» WHAT YOU ARE ASKED TO DO: Print the data below exactly, but only the lines from the one containing "Código | Descrição" down to the one containing "Pessoa usuária não", inclusive.
——————
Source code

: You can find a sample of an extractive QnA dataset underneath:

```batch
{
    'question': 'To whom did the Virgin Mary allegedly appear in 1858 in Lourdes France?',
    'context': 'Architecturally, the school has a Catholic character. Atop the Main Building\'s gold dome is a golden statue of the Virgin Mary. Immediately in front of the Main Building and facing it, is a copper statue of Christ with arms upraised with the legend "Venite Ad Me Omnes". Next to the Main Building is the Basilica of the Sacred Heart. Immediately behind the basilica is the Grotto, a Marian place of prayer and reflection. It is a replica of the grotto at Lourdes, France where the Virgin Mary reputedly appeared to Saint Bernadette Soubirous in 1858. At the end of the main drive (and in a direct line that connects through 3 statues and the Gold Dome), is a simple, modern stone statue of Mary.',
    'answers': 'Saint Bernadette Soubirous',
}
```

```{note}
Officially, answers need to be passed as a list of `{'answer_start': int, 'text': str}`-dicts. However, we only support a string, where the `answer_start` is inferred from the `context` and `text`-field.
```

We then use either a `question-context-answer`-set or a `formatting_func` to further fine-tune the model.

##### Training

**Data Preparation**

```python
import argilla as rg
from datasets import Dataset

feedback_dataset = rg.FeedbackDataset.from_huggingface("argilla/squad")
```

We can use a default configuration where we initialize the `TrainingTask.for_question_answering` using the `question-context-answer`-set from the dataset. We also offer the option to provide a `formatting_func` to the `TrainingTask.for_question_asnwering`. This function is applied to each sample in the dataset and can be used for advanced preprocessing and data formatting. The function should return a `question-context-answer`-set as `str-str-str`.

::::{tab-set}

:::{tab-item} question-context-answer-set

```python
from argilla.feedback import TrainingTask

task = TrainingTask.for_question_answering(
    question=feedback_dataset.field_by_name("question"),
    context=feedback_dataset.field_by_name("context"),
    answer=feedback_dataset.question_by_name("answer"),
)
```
——————
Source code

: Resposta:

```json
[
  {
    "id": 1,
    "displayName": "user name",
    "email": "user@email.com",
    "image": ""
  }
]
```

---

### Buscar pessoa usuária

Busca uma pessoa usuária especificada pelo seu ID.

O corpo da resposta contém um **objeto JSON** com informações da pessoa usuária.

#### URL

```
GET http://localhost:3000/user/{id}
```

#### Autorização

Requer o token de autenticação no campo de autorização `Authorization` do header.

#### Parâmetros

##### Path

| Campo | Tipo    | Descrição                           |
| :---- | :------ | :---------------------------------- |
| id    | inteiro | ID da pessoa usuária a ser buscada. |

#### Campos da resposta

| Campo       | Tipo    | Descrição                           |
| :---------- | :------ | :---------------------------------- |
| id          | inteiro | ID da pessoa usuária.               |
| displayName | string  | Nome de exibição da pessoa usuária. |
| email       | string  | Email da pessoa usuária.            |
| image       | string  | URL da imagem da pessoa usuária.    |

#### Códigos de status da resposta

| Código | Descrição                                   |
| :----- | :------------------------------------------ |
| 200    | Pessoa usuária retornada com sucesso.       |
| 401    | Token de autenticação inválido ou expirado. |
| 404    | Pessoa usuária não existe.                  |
——————
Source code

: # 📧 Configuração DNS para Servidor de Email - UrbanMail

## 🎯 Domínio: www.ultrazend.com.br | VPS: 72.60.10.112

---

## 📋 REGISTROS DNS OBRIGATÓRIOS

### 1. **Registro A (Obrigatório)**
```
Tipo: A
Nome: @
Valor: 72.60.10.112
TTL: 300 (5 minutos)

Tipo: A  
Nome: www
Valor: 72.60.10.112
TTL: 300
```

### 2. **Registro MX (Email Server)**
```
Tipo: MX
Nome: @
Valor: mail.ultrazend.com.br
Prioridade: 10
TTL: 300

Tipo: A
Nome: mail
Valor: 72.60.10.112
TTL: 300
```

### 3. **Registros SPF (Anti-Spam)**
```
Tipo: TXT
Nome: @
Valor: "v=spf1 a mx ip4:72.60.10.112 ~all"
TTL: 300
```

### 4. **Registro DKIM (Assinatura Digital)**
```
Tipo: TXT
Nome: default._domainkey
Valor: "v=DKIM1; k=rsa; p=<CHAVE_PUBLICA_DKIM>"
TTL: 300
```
——————
» ANSWER TO THIS EXERCISE:
| Código | Descrição                                   |
| :----- | :------------------------------------------ |
| 200    | Pessoa usuária retornada com sucesso.       |
| 401    | Token de autenticação inválido ou expirado. |
| 404    | Pessoa usuária não existe.                  |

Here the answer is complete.